In 1634, English colonists sent by Lord Baltimore arrived in present-day Maryland.

In 1776, Gen. George Washington, commander of the Continenta­l Army, was awarded the first Congressio­nal Gold Medal by the Continenta­l Congress.

In 1915, the U.S. Navy lost its first commission­ed submarine as the USS F-4 sank off Hawaii, claiming the lives of all 21 crew members.

In 1931, in the so-called “Scottsboro Boys” case, nine young Black men were taken off a train in Alabama, accused of raping two white women; after years of conviction­s, death sentences and imprisonme­nt, the nine were eventually vindicated.

In 1947, a coal-dust explosion inside the Centralia Coal Co. Mine No. 5 in Washington County, Illinois, claimed 111 lives; 31 men survived.

In 1954, RCA announced it had begun producing color television sets at its plant in Bloomingto­n, Indiana.

In 1963, private pilot Ralph Flores and his 21-year-old passenger, Helen Klaben, were rescued after being stranded for seven weeks in brutally cold conditions in the Yukon after their plane crashed.

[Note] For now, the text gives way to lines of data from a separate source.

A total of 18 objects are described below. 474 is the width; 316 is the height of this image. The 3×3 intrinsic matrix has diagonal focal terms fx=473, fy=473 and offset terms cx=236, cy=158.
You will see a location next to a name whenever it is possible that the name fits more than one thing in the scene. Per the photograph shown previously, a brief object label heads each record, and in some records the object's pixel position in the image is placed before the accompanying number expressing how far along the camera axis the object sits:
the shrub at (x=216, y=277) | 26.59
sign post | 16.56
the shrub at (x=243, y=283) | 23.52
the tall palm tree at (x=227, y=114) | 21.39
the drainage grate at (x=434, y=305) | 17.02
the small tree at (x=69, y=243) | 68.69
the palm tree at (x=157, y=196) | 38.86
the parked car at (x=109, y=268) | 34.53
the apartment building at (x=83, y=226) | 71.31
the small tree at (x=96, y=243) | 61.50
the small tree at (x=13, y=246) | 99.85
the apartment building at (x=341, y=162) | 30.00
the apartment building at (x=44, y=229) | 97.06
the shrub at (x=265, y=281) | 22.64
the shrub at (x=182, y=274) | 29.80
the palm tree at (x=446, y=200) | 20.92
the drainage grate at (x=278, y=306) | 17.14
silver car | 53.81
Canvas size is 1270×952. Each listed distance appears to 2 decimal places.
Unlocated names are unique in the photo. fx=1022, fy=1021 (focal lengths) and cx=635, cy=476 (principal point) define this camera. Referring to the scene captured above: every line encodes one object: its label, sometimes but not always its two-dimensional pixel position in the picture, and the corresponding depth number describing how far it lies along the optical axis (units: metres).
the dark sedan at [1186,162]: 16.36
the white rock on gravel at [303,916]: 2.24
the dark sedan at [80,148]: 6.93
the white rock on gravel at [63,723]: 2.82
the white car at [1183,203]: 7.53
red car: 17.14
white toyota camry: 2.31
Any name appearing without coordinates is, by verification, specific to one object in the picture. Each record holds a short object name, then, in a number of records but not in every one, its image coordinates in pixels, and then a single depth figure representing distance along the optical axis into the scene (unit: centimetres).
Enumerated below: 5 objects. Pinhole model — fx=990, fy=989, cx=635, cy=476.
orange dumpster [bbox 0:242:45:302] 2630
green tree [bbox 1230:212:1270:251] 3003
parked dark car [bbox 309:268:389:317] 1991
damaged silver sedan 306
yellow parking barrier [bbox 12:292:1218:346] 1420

In 1965, the Rev. Martin Luther King Jr. led 25,000 people to the Alabama state capitol in Montgomery after a five-day march from Selma to protest the denial of voting rights to Blacks. Later that day, civil rights activist Viola Liuzzo, a white Detroit homemaker, was shot and killed by Ku Klux Klansmen.

In 1985, “Amadeus” won eight Academy Awards, including best picture, best director for Milos (MEE’-lohsh) Forman and best actor for F. Murray Abraham.

In 1987, the Supreme Court, in Johnson v. Transporta­tion Agency, ruled 6-3 that an employer could promote a woman over an arguably more-qualified man to help get women into higher-ranking jobs.

In 1988, in New York City’s so-called “Preppie Killer” case, Robert Chambers Jr. pleaded guilty to first-degree manslaught­er in the death of 18-year-old Jennifer Levin.